March 10, 2010 6:41 PM Posted by Ted Newkirk

I respectfully disagree with the panel on the Obama flap. Goodman's tantrum and other outlets keeping the story alive is a fantastic move for Las Vegas tourism. To wit:

Oscar's statements were paraded and replayed and replayed on right-wing radio shows like Rush Limbaugh and Sean Hannity. Put aside however you feel about those guys. Bottom line is that the story was pounded home to well in excess of 10 million people who really don't like Obama.

Toss in the mainstream coverage the story got and Obama's near 50% disapproval rating, and you have a rebellious backlash of "Who is he (Obama) to tell me where to vacation, how to spend my money, or preach at me about anything" which could very well result in hundreds and hundreds of thousands of extra Las Vegas visits this year.

BTW, I rode the hell out of the story didn't cost me any readers (subscribers)

Now... we get to sit back and watch both Jim Murren and Rossi Ralenkotter both sit back and take glowing credit for the extra visits.

Speaking of, surprised no one picked up on this blog post by R&R:

One day after the Superbowl, R&R blogged about an in-house meeting that critiqued the Superbowl ads.

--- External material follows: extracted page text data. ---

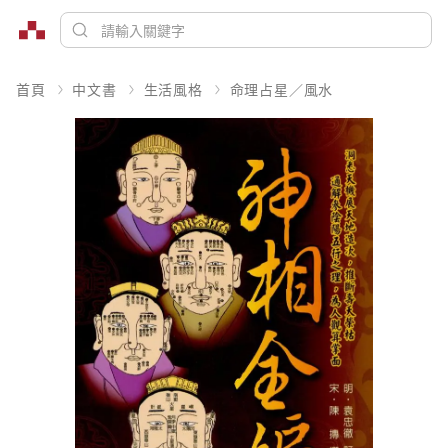
首頁
中文書
生活風格
命理占星／風水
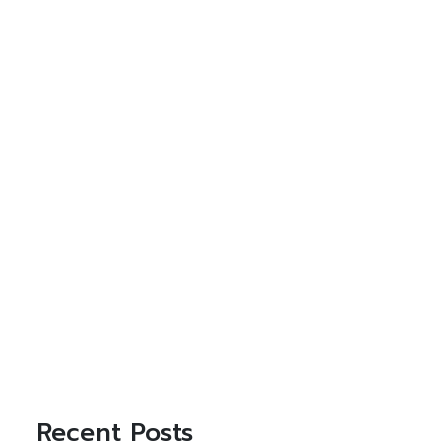
Recent Posts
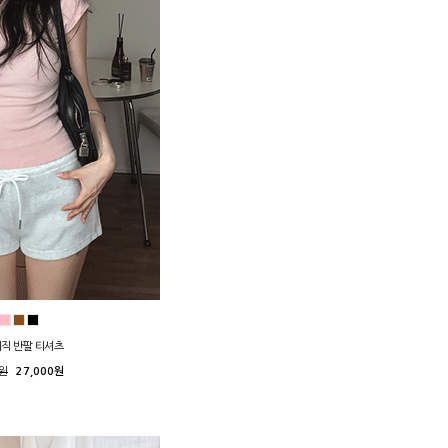
이직 반팔 티셔츠
0원
27,000원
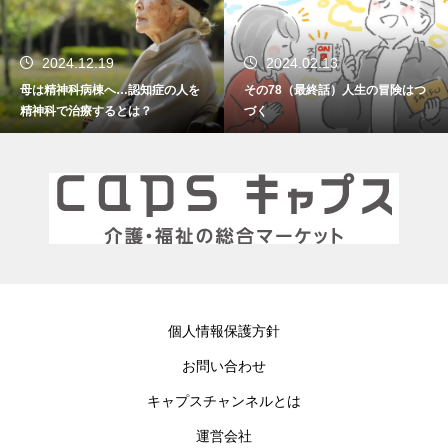
2024.12.19
2024.02.13
母は精神科病棟へ…認知症の人を
その78（最終話）人生の冒険はつ
精神科で治療するとは？
づく
個人情報保護方針
お問い合わせ
キャプスチャンネルとは
運営会社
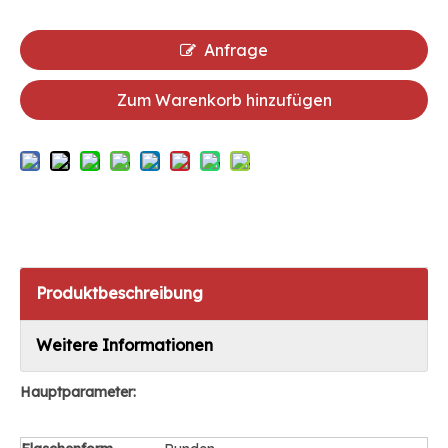
Anfrage
Zum Warenkorb hinzufügen
Produktbeschreibung
Weitere Informationen
Hauptparameter:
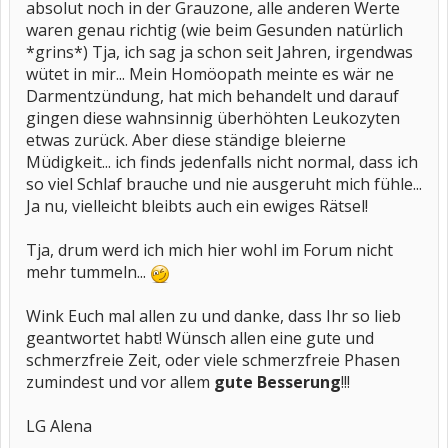
absolut noch in der Grauzone, alle anderen Werte
waren genau richtig (wie beim Gesunden natürlich
*grins*) Tja, ich sag ja schon seit Jahren, irgendwas
wütet in mir... Mein Homöopath meinte es wär ne
Darmentzündung, hat mich behandelt und darauf
gingen diese wahnsinnig überhöhten Leukozyten
etwas zurück. Aber diese ständige bleierne
Müdigkeit... ich finds jedenfalls nicht normal, dass ich
so viel Schlaf brauche und nie ausgeruht mich fühle...
Ja nu, vielleicht bleibts auch ein ewiges Rätsel!
Tja, drum werd ich mich hier wohl im Forum nicht
mehr tummeln...
Wink Euch mal allen zu und danke, dass Ihr so lieb
geantwortet habt! Wünsch allen eine gute und
schmerzfreie Zeit, oder viele schmerzfreie Phasen
zumindest und vor allem
gute Besserung
!!!
LG Alena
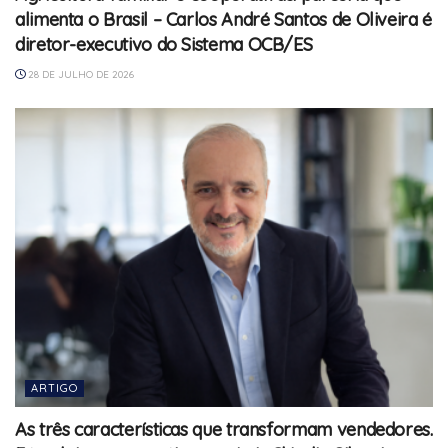
alimenta o Brasil – Carlos André Santos de Oliveira é
diretor-executivo do Sistema OCB/ES
28 DE JULHO DE 2026
ARTIGO
As três características que transformam vendedores.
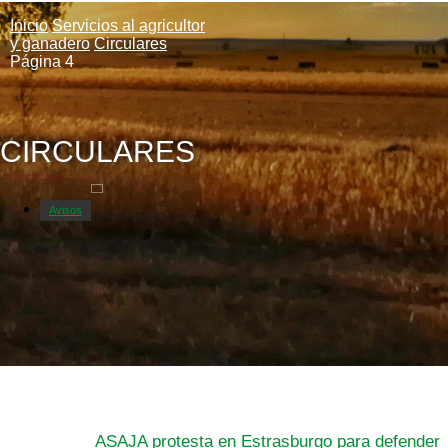
Inicio
Servicios al agricultor
y ganadero
Circulares
Página 4
CIRCULARES
Avisos
ASAJA protesta en Estrasburgo para defender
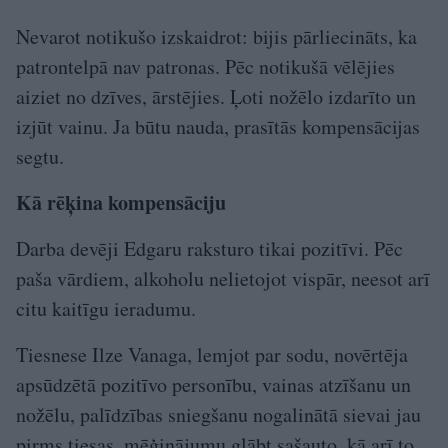
Nevarot notikušo izskaidrot: bijis pārliecināts, ka
patrontelpā nav patronas. Pēc notikušā vēlējies
aiziet no dzīves, ārstējies. Ļoti nožēlo izdarīto un
izjūt vainu. Ja būtu nauda, prasītās kompensācijas
segtu.
Kā rēķina kompensāciju
Darba devēji Edgaru raksturo tikai pozitīvi. Pēc
paša vārdiem, alkoholu nelietojot vispār, neesot arī
citu kaitīgu ieradumu.
Tiesnese Ilze Vanaga, lemjot par sodu, novērtēja
apsūdzētā pozitīvo personību, vainas atzīšanu un
nožēlu, palīdzības sniegšanu nogalinātā sievai jau
pirms tiesas, mēģinājumu glābt sašauto, kā arī to,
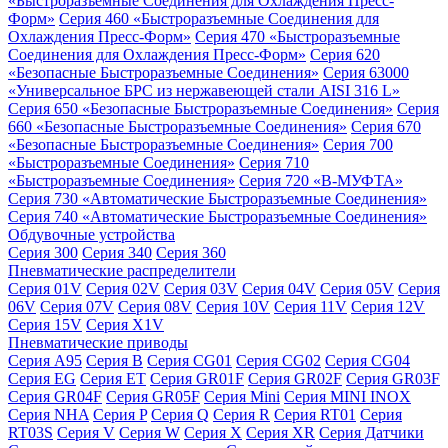
«Быстроразъемные Соединения для Охлаждения Пресс-
Форм»
Серия 460 «Быстроразъемные Соединения для
Охлаждения Пресс-Форм»
Серия 470 «Быстроразъемные
Соединения для Охлаждения Пресс-Форм»
Серия 620
«Безопасные Быстроразъемные Соединения»
Серия 63000
«Универсальное БРС из нержавеющей стали AISI 316 L»
Серия 650 «Безопасные Быстроразъемные Соединения»
Серия
660 «Безопасные Быстроразъемные Соединения»
Серия 670
«Безопасные Быстроразъемные Соединения»
Серия 700
«Быстроразъемные Соединения»
Серия 710
«Быстроразъемные Соединения»
Серия 720 «B-МУФТА»
Серия 730 «Автоматические Быстроразъемные Соединения»
Серия 740 «Автоматические Быстроразъемные Соединения»
Обдувочные устройства
Серия 300
Серия 340
Серия 360
Пневматические распределители
Серия 01V
Серия 02V
Серия 03V
Серия 04V
Серия 05V
Серия
06V
Серия 07V
Серия 08V
Серия 10V
Серия 11V
Серия 12V
Серия 15V
Серия X1V
Пневматические приводы
Серия A95
Серия B
Серия CG01
Серия CG02
Серия CG04
Серия EG
Серия ET
Серия GR01F
Серия GR02F
Серия GR03F
Серия GR04F
Серия GR05F
Серия Mini
Серия MINI INOX
Серия NHA
Серия P
Серия Q
Серия R
Серия RT01
Серия
RT03S
Серия V
Серия W
Серия X
Серия XR
Серия Датчики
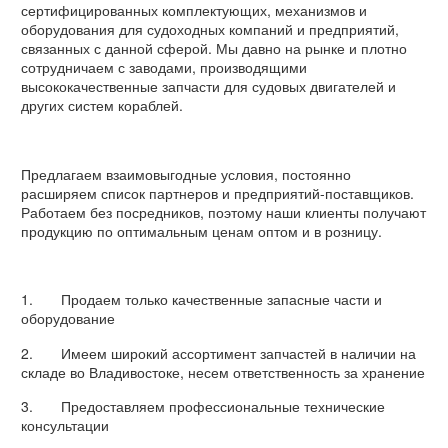
сертифицированных комплектующих, механизмов и
оборудования для судоходных компаний и предприятий,
связанных с данной сферой. Мы давно на рынке и плотно
сотрудничаем с заводами, производящими
высококачественные запчасти для судовых двигателей и
других систем кораблей.
Предлагаем взаимовыгодные условия, постоянно
расширяем список партнеров и предприятий-поставщиков.
Работаем без посредников, поэтому наши клиенты получают
продукцию по оптимальным ценам оптом и в розницу.
1. Продаем только качественные запасные части и
оборудование
2. Имеем широкий ассортимент запчастей в наличии на
складе во Владивостоке, несем ответственность за хранение
3. Предоставляем профессиональные технические
консультации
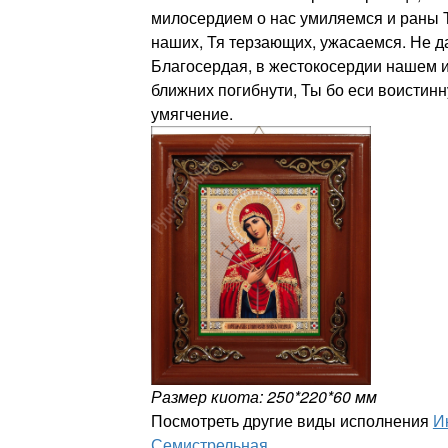
милосердием о нас умиляемся и раны 
наших, Тя терзающих, ужасаемся. Не д
Благосердая, в жестокосердии нашем и
ближних погибнути, Ты бо еси воистинн
умягчение.
Размер киота: 250*220*60 мм
Посмотреть другие виды исполнения
И
Семистрельная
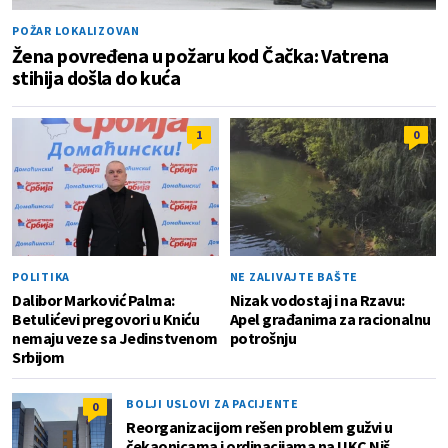
POŽAR LOKALIZOVAN
Žena povređena u požaru kod Čačka: Vatrena
stihija došla do kuća
1
0
POLITIKA
NE ZALIVAJTE BAŠTE
Dalibor Marković Palma:
Nizak vodostaj i na Rzavu:
Betulićevi pregovori u Kniću
Apel građanima za racionalnu
nemaju veze sa Jedinstvenom
potrošnju
Srbijom
BOLJI USLOVI ZA PACIJENTE
0
Reorganizacijom rešen problem gužvi u
čekaonicama i ordinacijama na UKC Niš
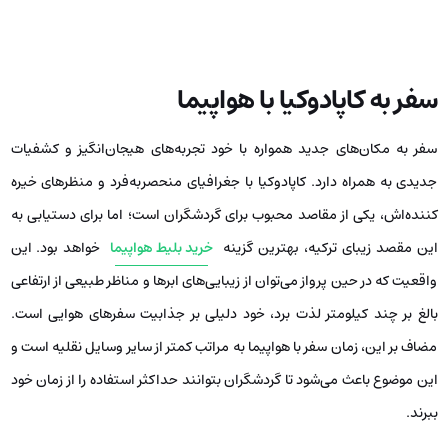
سفر به کاپادوکیا با هواپیما
سفر به مکان‌های جدید همواره با خود تجربه‌های هیجان‌انگیز و کشفیات
جدیدی به همراه دارد. کاپادوکیا با جغرافیای منحصربه‌فرد و منظرهای خیره
کننده‌اش، یکی از مقاصد محبوب برای گردشگران است؛ اما برای دستیابی به
این مقصد زیبای ترکیه، بهترین گزینه
خرید بلیط هواپیما
خواهد بود. این
واقعیت که در حین پرواز می‌توان از زیبایی‌های ابرها و مناظر طبیعی از ارتفاعی
بالغ بر چند کیلومتر لذت برد، خود دلیلی بر جذابیت سفرهای هوایی است.
مضاف بر این، زمان سفر با هواپیما به مراتب کمتر از سایر وسایل نقلیه است و
این موضوع باعث می‌شود تا گردشگران بتوانند حداکثر استفاده را از زمان خود
ببرند.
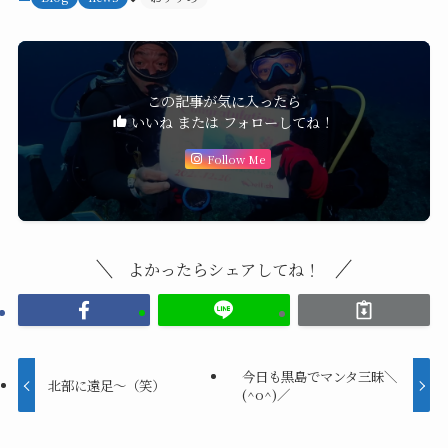
この記事が気に入ったら
いいね または フォローしてね！
Follow Me
よかったらシェアしてね！
今日も黒島でマンタ三昧＼
北部に遠足〜（笑）
(^o^)／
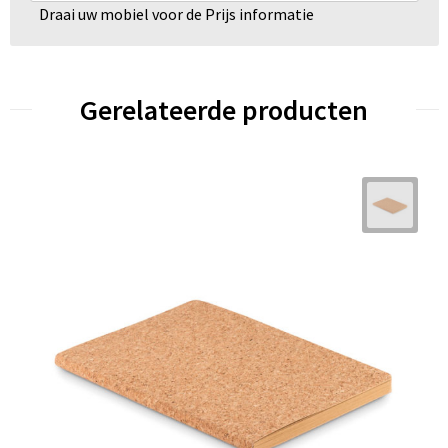
Draai uw mobiel voor de Prijs informatie
Gerelateerde producten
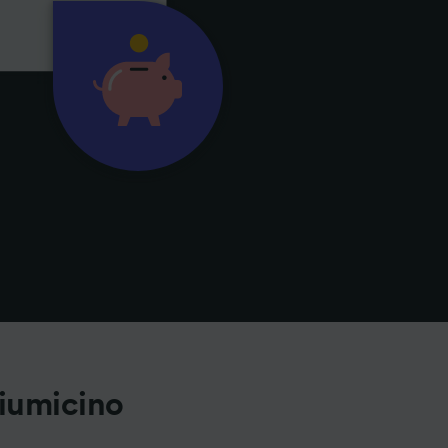
iumicino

Let's put aside the notion that R&R is a generally inept company whose greatest claim to fame is churning through hundreds of millions of LVCVA ad dollars. (I could take a hobo from the Las Vegas Rescue Mission, give them that kind of money, and probably get the same results. I'd love to see R&R survive if they had to actually get and retain mainly private sector clients who demand accountability). Put aside how laughable having them critique ads by some of the biggest brands in America is. Companies that live or die by their advertising, and ad agencies whose contracts live or die with the success of the brands..

Look through that blog post very carefully. Something glaring is missing. Something like... oh, the KIA ad featuring Las Vegas! Kia and the little, boutique ad agency they use completely put out a better Las Vegas ad than anyone at R&R could think up. Even Mayor Goodman was quoted as saying that it was a better Vegas ad than the stuff the "we" (LVCVA) put out.

R&R refuses to take outside concepts or suggestions. They claim that basically no one else is capable of coming up with what they do or the intense thought process that goes into their campaigns. Evidently, no one but KIA.

Back to the LVCVA: Ralenkotter has been picked as chairman of the new U.S. Travel and Tourism Advisory Board. Talk about having people bamboozled. That guy seems to find endless way to spend zillions of dollars of public/private partnership money. Wonder who the juiced-in ad agency this new board uses will be?